Here, your character is a fragile sea creature called Bubbles who must avoid boing popped by the vile sea urchins (who themselves look like a prototype for Zelda's Octorocks). The object is to scoot around a grid, uncovering all of the level's gold, the abstract of which usually sketches out a simple picture.
The curious thing comes in the character's locomotion and steering. Bubbles will bounce off of any hard surface and rebound the other direction, at a steady vector. To guide her velocity (yes, she's a she) you hit the right or left arrow to stick out a claw and grab one of the pegs littering the level's grid. Bubbles will then spin around and around the peg until you let go of the button.
It's a weird, experimental control scheme, and even when you get used to it, it can lead to a few headaches. There lies the key, though: it is experimental, and it is weird.
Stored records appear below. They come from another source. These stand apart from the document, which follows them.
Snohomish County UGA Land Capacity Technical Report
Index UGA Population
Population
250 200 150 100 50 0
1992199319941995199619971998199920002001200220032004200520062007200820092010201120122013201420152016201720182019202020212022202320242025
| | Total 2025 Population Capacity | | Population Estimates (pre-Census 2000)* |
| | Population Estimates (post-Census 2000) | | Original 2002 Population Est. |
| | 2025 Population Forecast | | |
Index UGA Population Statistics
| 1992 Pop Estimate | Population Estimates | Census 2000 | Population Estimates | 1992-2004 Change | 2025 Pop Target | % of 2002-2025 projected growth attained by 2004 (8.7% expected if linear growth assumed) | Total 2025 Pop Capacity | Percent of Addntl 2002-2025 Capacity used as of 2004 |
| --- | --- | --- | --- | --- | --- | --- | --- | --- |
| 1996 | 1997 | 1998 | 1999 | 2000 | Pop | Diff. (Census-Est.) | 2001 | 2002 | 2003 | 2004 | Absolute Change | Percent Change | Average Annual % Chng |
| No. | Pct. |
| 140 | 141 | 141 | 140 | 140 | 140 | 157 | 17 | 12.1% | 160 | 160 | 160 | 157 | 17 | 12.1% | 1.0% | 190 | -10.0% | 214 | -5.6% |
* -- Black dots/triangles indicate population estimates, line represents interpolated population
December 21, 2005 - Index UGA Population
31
Maybe there's a reason that this game hasn't been imitated over the years, but the point is that this is an original perspective on game design that you aren't going to see elsewhere.
As with so many early Nintendo games, Clu-Clu Land was a bold and wacky game to release -- especially at what must have been full price, which in 1985 dollars would have been... yikes. It's games like these, though, that lend context and meaning to the ambitious and ultimately safe headline projects that make a publisher's bottom line. Without this kind of weirdness the game industry (or any other creative medium) will quickly begin to eat itself and turn into endless iterations of the two or three design concepts that sales figures have determined are the correct way to do things.
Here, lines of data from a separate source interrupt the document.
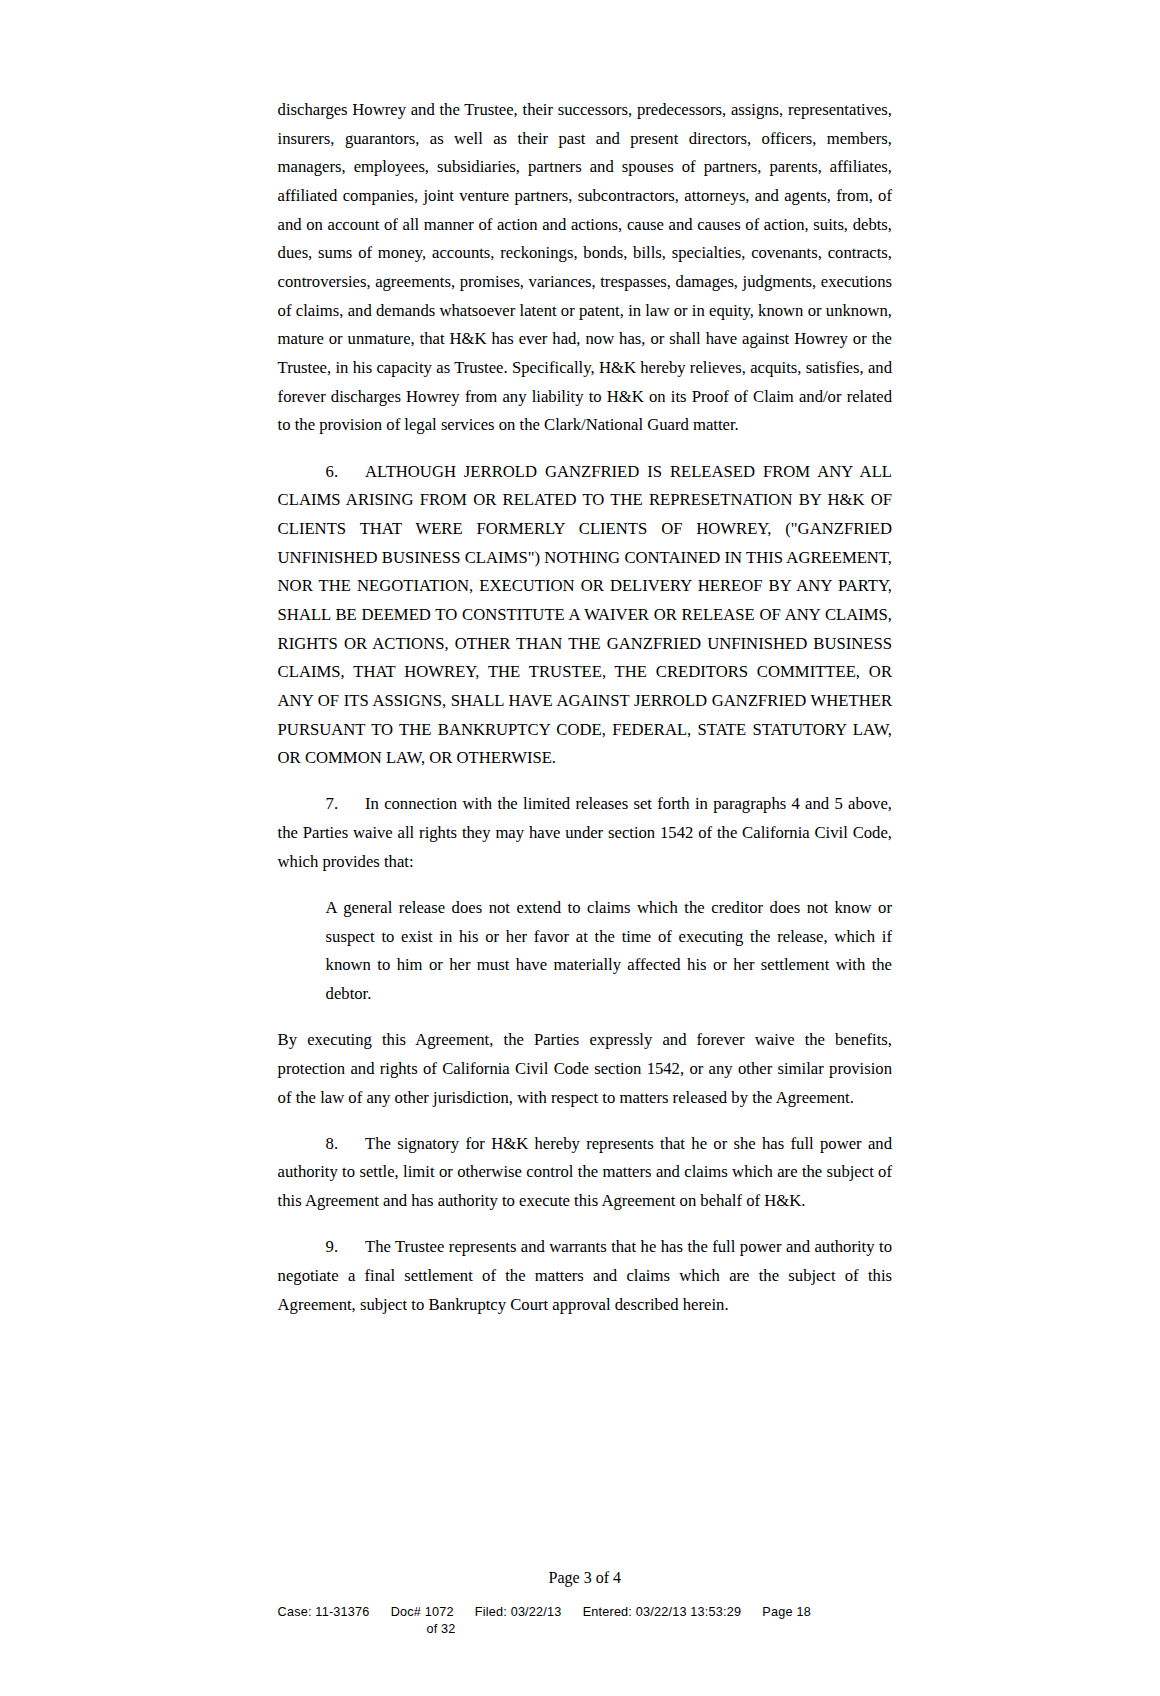discharges Howrey and the Trustee, their successors, predecessors, assigns, representatives, insurers, guarantors, as well as their past and present directors, officers, members, managers, employees, subsidiaries, partners and spouses of partners, parents, affiliates, affiliated companies, joint venture partners, subcontractors, attorneys, and agents, from, of and on account of all manner of action and actions, cause and causes of action, suits, debts, dues, sums of money, accounts, reckonings, bonds, bills, specialties, covenants, contracts, controversies, agreements, promises, variances, trespasses, damages, judgments, executions of claims, and demands whatsoever latent or patent, in law or in equity, known or unknown, mature or unmature, that H&K has ever had, now has, or shall have against Howrey or the Trustee, in his capacity as Trustee. Specifically, H&K hereby relieves, acquits, satisfies, and forever discharges Howrey from any liability to H&K on its Proof of Claim and/or related to the provision of legal services on the Clark/National Guard matter.
6. Although Jerrold Ganzfried is released from any all claims arising from or related to the represetnation by H&K of clients that were formerly clients of Howrey, ("Ganzfried unfinished business claims") nothing contained in this agreement, nor the negotiation, execution or delivery hereof by any party, shall be deemed to constitute a waiver or release of any claims, rights or actions, other than the Ganzfried unfinished business claims, that Howrey, the Trustee, the Creditors Committee, or any of its assigns, shall have against Jerrold Ganzfried whether pursuant to the Bankruptcy Code, federal, state statutory law, or common law, or otherwise.
7. In connection with the limited releases set forth in paragraphs 4 and 5 above, the Parties waive all rights they may have under section 1542 of the California Civil Code, which provides that:
A general release does not extend to claims which the creditor does not know or suspect to exist in his or her favor at the time of executing the release, which if known to him or her must have materially affected his or her settlement with the debtor.
By executing this Agreement, the Parties expressly and forever waive the benefits, protection and rights of California Civil Code section 1542, or any other similar provision of the law of any other jurisdiction, with respect to matters released by the Agreement.
8. The signatory for H&K hereby represents that he or she has full power and authority to settle, limit or otherwise control the matters and claims which are the subject of this Agreement and has authority to execute this Agreement on behalf of H&K.
9. The Trustee represents and warrants that he has the full power and authority to negotiate a final settlement of the matters and claims which are the subject of this Agreement, subject to Bankruptcy Court approval described herein.
Page 3 of 4
Case: 11-31376 Doc# 1072 Filed: 03/22/13 Entered: 03/22/13 13:53:29 Page 18
of 32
In any creative medium, there is never a right way. Given a particular creative goal, there is often a more or a less elegant way to express what you're there to say, but art isn't a rational language. Just as it's folly to look for a Platonic ideal of the correct film or painting, it's silly to think of videogames in terms of right or wrong or better or worse, except insofar as how well they individually express themselves.
Any game that has something new and brave and different to say is to be applauded and cherished, and the early days of Nintendo are a hotbed for this originality. The later days... maybe not so much. But that's a story for another time.